---- Data section
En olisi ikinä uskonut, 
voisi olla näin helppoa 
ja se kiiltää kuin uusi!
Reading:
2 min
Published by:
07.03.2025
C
--------
◆ Work instructions ◆
Print the records above once again, exactly as written.

◆ Your solution ◆
En olisi ikinä uskonut, 
voisi olla näin helppoa 
ja se kiiltää kuin uusi!
Reading:
2 min
Published by:
07.03.2025
C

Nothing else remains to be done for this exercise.